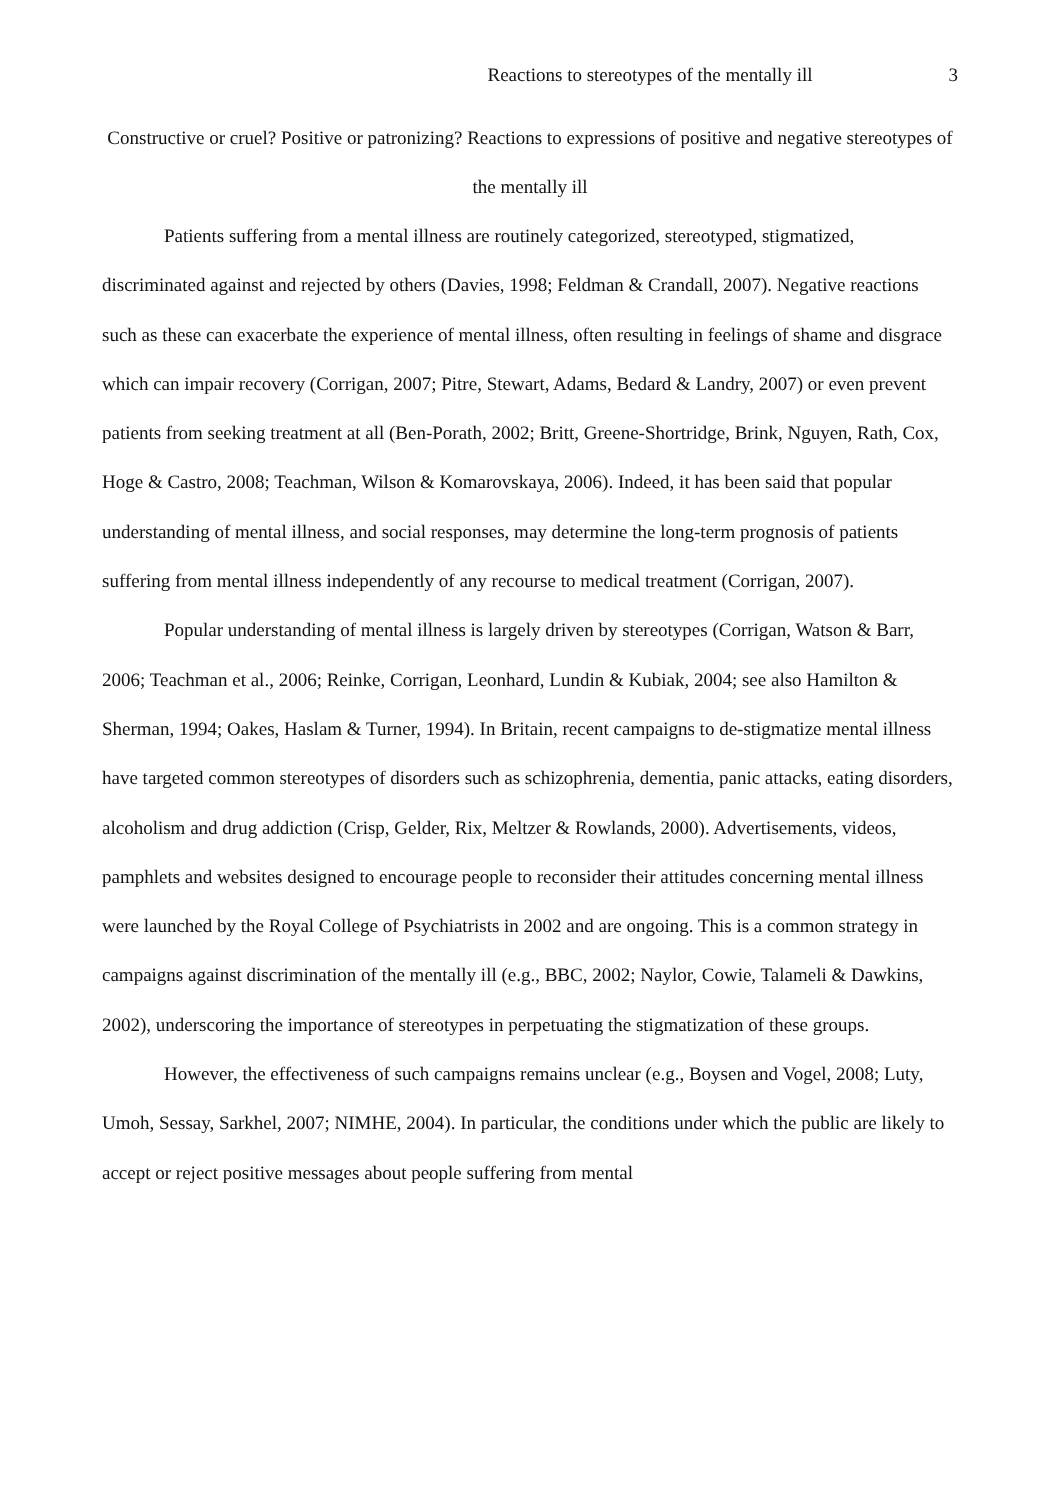Reactions to stereotypes of the mentally ill 3
Constructive or cruel? Positive or patronizing? Reactions to expressions of positive and negative stereotypes of the mentally ill
Patients suffering from a mental illness are routinely categorized, stereotyped, stigmatized, discriminated against and rejected by others (Davies, 1998; Feldman & Crandall, 2007). Negative reactions such as these can exacerbate the experience of mental illness, often resulting in feelings of shame and disgrace which can impair recovery (Corrigan, 2007; Pitre, Stewart, Adams, Bedard & Landry, 2007) or even prevent patients from seeking treatment at all (Ben-Porath, 2002; Britt, Greene-Shortridge, Brink, Nguyen, Rath, Cox, Hoge & Castro, 2008; Teachman, Wilson & Komarovskaya, 2006). Indeed, it has been said that popular understanding of mental illness, and social responses, may determine the long-term prognosis of patients suffering from mental illness independently of any recourse to medical treatment (Corrigan, 2007).
Popular understanding of mental illness is largely driven by stereotypes (Corrigan, Watson & Barr, 2006; Teachman et al., 2006; Reinke, Corrigan, Leonhard, Lundin & Kubiak, 2004; see also Hamilton & Sherman, 1994; Oakes, Haslam & Turner, 1994). In Britain, recent campaigns to de-stigmatize mental illness have targeted common stereotypes of disorders such as schizophrenia, dementia, panic attacks, eating disorders, alcoholism and drug addiction (Crisp, Gelder, Rix, Meltzer & Rowlands, 2000). Advertisements, videos, pamphlets and websites designed to encourage people to reconsider their attitudes concerning mental illness were launched by the Royal College of Psychiatrists in 2002 and are ongoing. This is a common strategy in campaigns against discrimination of the mentally ill (e.g., BBC, 2002; Naylor, Cowie, Talameli & Dawkins, 2002), underscoring the importance of stereotypes in perpetuating the stigmatization of these groups.
However, the effectiveness of such campaigns remains unclear (e.g., Boysen and Vogel, 2008; Luty, Umoh, Sessay, Sarkhel, 2007; NIMHE, 2004). In particular, the conditions under which the public are likely to accept or reject positive messages about people suffering from mental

====

**Exercise instructions:**
Leaving images out, please output every line of the data exactly.

**Expected answer:**
Reactions to stereotypes of the mentally ill 3
Constructive or cruel? Positive or patronizing? Reactions to expressions of positive and negative stereotypes of the mentally ill
Patients suffering from a mental illness are routinely categorized, stereotyped, stigmatized, discriminated against and rejected by others (Davies, 1998; Feldman & Crandall, 2007). Negative reactions such as these can exacerbate the experience of mental illness, often resulting in feelings of shame and disgrace which can impair recovery (Corrigan, 2007; Pitre, Stewart, Adams, Bedard & Landry, 2007) or even prevent patients from seeking treatment at all (Ben-Porath, 2002; Britt, Greene-Shortridge, Brink, Nguyen, Rath, Cox, Hoge & Castro, 2008; Teachman, Wilson & Komarovskaya, 2006). Indeed, it has been said that popular understanding of mental illness, and social responses, may determine the long-term prognosis of patients suffering from mental illness independently of any recourse to medical treatment (Corrigan, 2007).
Popular understanding of mental illness is largely driven by stereotypes (Corrigan, Watson & Barr, 2006; Teachman et al., 2006; Reinke, Corrigan, Leonhard, Lundin & Kubiak, 2004; see also Hamilton & Sherman, 1994; Oakes, Haslam & Turner, 1994). In Britain, recent campaigns to de-stigmatize mental illness have targeted common stereotypes of disorders such as schizophrenia, dementia, panic attacks, eating disorders, alcoholism and drug addiction (Crisp, Gelder, Rix, Meltzer & Rowlands, 2000). Advertisements, videos, pamphlets and websites designed to encourage people to reconsider their attitudes concerning mental illness were launched by the Royal College of Psychiatrists in 2002 and are ongoing. This is a common strategy in campaigns against discrimination of the mentally ill (e.g., BBC, 2002; Naylor, Cowie, Talameli & Dawkins, 2002), underscoring the importance of stereotypes in perpetuating the stigmatization of these groups.
However, the effectiveness of such campaigns remains unclear (e.g., Boysen and Vogel, 2008; Luty, Umoh, Sessay, Sarkhel, 2007; NIMHE, 2004). In particular, the conditions under which the public are likely to accept or reject positive messages about people suffering from mental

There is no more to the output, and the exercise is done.